Would that prove that SuperThunder will be valuable? No, there are other parts to that, such as analysis of the unmet needs that it addresses. Still, by giving attention to convergent and discriminant validity we arrive at a much better and more convincing answer than naively reporting stated preference items.

Final notes

Astute readers will notice that I'm conflating psychometric questions of validity (i.e., that multiple assessments have a particular pattern of agreement) with the related but conceptually quite different question of the strength of evidence for a business case (i.e., that multiple indicators combine to strengthen the evidence for some decision).

I agree that they're conflated here. This post is an introduction and illustration; you can find depth and details in the references below. Yet I'd also say that in applied, industry research there should be a close association between the validity of assessments and logical inferences drawn from the assessments.

On the other side of the discussion, I don't want to suggest that all research is invalid, that research must be perfect, or that it is impossible to make decisions with uncertain or imperfect data.
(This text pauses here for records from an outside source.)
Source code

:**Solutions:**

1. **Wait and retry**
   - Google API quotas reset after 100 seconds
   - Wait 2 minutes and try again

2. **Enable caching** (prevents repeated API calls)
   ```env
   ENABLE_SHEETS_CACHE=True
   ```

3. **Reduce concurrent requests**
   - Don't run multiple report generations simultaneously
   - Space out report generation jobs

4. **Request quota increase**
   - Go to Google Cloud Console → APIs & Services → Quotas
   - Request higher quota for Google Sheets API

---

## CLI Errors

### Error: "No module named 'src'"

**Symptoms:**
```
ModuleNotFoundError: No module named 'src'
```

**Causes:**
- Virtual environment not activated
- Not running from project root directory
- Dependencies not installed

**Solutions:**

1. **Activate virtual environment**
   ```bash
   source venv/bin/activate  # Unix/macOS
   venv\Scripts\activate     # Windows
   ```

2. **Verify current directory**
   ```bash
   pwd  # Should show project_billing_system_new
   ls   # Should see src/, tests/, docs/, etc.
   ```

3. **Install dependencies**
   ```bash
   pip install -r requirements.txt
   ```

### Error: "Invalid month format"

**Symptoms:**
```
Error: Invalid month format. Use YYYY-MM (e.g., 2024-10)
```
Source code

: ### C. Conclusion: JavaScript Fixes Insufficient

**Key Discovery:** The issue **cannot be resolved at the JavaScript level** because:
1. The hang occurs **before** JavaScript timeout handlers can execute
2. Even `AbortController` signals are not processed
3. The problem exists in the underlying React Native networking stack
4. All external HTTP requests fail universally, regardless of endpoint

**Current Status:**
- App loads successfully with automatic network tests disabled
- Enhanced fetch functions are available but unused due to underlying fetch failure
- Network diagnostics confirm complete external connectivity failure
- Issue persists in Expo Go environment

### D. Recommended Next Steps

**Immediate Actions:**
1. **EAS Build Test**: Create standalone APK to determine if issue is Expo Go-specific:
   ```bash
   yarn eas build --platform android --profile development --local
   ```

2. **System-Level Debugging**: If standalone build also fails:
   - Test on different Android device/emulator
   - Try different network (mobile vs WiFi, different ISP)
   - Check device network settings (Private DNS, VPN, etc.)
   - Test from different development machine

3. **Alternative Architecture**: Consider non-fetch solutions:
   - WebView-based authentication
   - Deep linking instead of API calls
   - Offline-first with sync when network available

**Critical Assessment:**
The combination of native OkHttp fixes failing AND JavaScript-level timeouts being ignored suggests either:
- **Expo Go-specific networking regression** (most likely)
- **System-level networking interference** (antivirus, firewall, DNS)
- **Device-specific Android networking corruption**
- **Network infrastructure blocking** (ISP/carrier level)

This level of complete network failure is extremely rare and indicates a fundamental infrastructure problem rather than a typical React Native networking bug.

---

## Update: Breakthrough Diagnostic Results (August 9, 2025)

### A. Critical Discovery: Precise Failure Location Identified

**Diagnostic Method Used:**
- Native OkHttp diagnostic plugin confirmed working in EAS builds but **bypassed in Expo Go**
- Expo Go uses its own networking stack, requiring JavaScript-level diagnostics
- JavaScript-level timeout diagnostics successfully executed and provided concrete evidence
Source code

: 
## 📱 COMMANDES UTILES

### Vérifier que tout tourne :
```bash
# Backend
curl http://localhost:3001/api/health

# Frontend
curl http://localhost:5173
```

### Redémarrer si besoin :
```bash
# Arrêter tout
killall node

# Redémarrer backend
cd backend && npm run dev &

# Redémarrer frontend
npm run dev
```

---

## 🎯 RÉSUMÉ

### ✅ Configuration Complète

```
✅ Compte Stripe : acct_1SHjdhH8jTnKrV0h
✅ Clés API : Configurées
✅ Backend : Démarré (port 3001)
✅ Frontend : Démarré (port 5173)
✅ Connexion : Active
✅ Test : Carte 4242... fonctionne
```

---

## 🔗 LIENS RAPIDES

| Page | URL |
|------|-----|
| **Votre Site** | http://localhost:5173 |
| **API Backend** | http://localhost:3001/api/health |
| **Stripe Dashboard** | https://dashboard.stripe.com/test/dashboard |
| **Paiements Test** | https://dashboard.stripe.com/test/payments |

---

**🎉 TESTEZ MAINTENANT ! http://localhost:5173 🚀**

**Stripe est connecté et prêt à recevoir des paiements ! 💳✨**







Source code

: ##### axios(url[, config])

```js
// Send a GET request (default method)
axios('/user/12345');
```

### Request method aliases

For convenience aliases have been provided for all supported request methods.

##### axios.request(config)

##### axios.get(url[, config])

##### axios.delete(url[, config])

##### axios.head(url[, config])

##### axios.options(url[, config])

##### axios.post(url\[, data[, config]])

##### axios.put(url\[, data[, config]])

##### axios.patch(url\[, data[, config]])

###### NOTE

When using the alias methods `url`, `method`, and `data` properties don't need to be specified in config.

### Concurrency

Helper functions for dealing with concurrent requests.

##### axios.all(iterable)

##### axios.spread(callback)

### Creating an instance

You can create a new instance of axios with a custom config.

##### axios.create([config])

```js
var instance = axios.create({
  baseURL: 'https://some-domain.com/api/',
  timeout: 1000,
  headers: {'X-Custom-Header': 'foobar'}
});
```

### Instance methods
Rather, I believe that too much industry research is naively simple and is too often content when it finds an answer that someone likes. We can do much better without massive effort or expecting perfection.

To learn more in both breadth and depth on validity, I recommend:

Any standard reference on psychometrics, such as RM Furr (2021), Psychometrics: An Introduction. Sage Publications.
Chapters 4 and 5 (UX Research; Statistics) in the Quant UX Book, where Kerry Rodden and I discuss the foundations of solid research and statistical measurement.

Best wishes! I hope this post will inspire you to consider the ways that results may be due to factors other than those that stakeholders assume.